**** DATA ****
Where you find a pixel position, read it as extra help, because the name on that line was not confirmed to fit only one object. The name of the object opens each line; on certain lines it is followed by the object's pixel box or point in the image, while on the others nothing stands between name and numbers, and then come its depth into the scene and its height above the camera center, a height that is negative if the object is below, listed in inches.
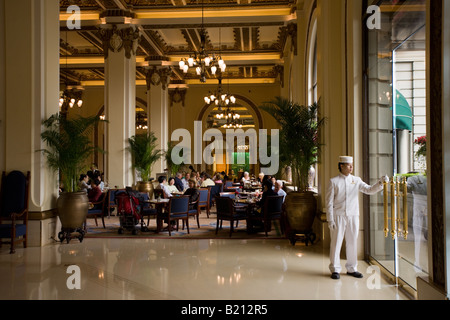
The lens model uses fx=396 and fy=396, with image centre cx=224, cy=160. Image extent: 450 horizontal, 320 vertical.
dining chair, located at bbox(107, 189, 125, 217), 414.6 -34.9
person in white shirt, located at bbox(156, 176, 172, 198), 379.9 -23.5
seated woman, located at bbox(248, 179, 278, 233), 328.2 -37.7
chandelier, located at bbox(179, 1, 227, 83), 384.5 +99.0
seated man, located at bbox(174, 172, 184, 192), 481.7 -24.9
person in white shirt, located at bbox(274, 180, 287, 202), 356.6 -23.2
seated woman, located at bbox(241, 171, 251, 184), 569.4 -24.0
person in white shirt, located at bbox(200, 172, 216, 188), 514.5 -25.9
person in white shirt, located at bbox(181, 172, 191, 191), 520.4 -23.1
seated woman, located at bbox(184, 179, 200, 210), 369.4 -29.5
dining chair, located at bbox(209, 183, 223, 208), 517.1 -36.3
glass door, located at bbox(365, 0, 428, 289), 199.5 +25.7
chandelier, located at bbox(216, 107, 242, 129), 695.1 +86.3
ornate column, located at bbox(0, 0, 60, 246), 288.8 +51.4
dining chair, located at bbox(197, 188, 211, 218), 432.9 -37.7
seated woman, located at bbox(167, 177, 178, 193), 419.5 -25.1
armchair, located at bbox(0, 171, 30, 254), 277.5 -24.5
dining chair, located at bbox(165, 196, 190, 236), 331.0 -39.0
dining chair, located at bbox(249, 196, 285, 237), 324.5 -40.2
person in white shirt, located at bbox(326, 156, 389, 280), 207.0 -27.6
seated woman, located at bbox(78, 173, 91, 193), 428.5 -20.8
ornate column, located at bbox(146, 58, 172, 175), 671.1 +107.1
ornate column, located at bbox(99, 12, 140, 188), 473.1 +82.7
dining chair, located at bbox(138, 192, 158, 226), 347.3 -39.6
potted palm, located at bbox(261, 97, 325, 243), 284.8 +8.8
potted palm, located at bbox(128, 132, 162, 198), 483.5 +8.4
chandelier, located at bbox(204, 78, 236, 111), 586.2 +99.1
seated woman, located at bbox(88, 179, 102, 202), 385.1 -29.2
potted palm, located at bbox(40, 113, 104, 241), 295.4 +3.1
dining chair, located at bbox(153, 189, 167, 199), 385.5 -29.9
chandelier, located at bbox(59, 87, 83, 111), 776.1 +145.7
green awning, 240.7 +30.5
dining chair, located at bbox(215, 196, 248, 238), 327.3 -40.7
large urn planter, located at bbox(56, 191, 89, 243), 295.4 -35.7
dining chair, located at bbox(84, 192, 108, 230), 362.0 -44.1
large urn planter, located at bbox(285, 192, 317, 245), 283.6 -36.6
****
TRY IT: Say how many lines of the data hold the string "column", with no other words in your reply.

ANSWER TO THIS TASK: 3